Children's Hospital opens $28-million expansion

From: Vancouver Sun, Canada - 07 Feb 2003

Ambulatory care clinic will allow some patients to spend less time away from home

Glenn Bohn
Vancouver Sun

Friday, February 07, 2003
A shy, four-year-old girl with a genetic disease became the centre of attention Thursday at the official opening of a $28-million building at B.C.'s Children's Hospital where patients can get medical care without having to spend the night in a hospital bed.

Rina Pinsky was born with cystic fibrosis and later became deaf.

She spent the first three months of her life in the hospital's intensive care unit and a total of seven months in the hospital.

Now, after she received a cochlear implant that allows her to hear again, her parents, Max and Leona Pinsky, only have to take her to the Children's Hospital several times a month as an out-patient. After treatments at the day clinics in the new Children's Ambulatory Care building, Rina returns home.

Rina clutched her dad, shunned a wall of television cameras and didn't utter a word as hospital officials and B.C. Health Services Minister Colin Hansen made speeches Thursday.

But her mother -- a former chair of a parent advisory committee for the building -- joined the others at the podium to explain how much the new building meant to parents.

"The building is bright and the rooms are easy to find," Leona Pinsky said.

"There are play areas for Rina and my other children. And, most importantly, when Rina comes to this building, she knows she'll be sleeping in her own bed that night."

The south face of the building is a wall of glass. Colourful sculptures are suspended from high ceilings. Mini-kitchens in clinics are available for family and patient use.

Pinsky said staff who work in the building -- people who "treat the sickest and most medically fragile children in our province, day after day, week after week" -- now have a pleasant and modern workplace.

"As a family who faces the reality every day of profound deafness and a chronic, progressive illness, our path is not an easy one," she said. "But it's a path that has been made smoother by the help and support we receive here."

Before the first out-patient clinics moved into the new building about one year ago, parents and sick kids went to old out-patient clinics, which used to occupy less than 900 square metres of space inside the hospital.

Stephanie Carlson, the chair of the B.C.'s Children's Hospital Foundation, said it was a cramped and unbearable space. The new building, a five-storey structure near the main entrance of the hospital, has more than 10,555 square metres of space. It has room for 24 medical and surgical clinics, for specialities that range from dermatology to neurosurgery.

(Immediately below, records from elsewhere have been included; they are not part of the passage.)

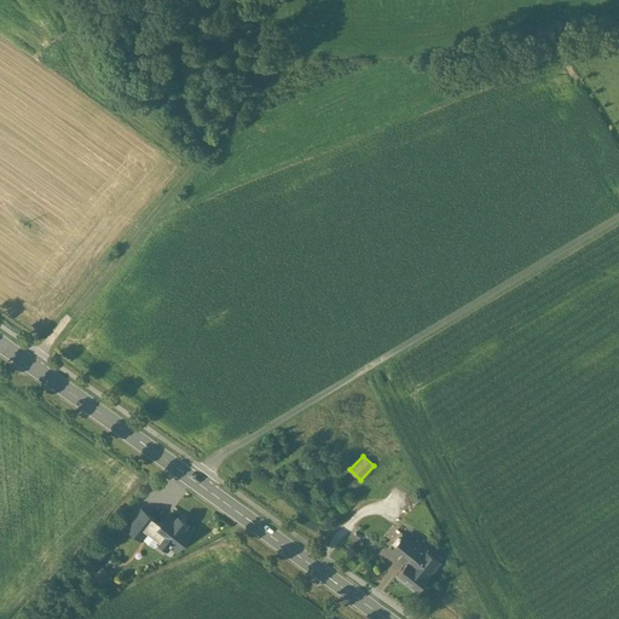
[(177,543),(189,528),(167,512),(158,522),(154,528),(166,537),(157,548),(169,557),(178,547),(179,548),(180,547),(177,543)]
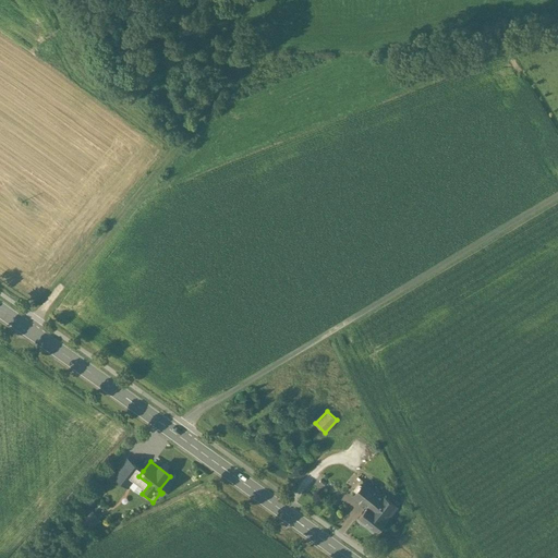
[(135,464),(122,480),(129,485),(142,469),(135,464)]
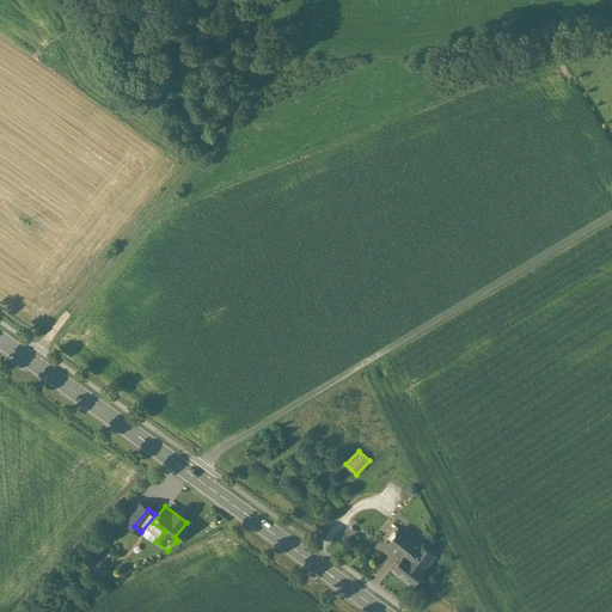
[(155,514),(141,532),(155,542),(164,531),(152,522),(157,516),(155,514)]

Carlson said the foundation raised $8 million of the cost of the building. The provincial government provided the balance, some $20 million.

Hansen said the Ambulatory Care building is symbolic of the changes the health care system is already undergoing. New out-patient services at ambulatory or out-patient clinics mean B.C. needs only 50 per cent of the in-patient hospital beds that were required for the population in 1985, he said.

"This facility is all about the children who are going to get the care they need here," Hansen said. "They're going to see wait lists for care coming down. They're going to see fewer cancellations for surgery, as a direct result of this facility."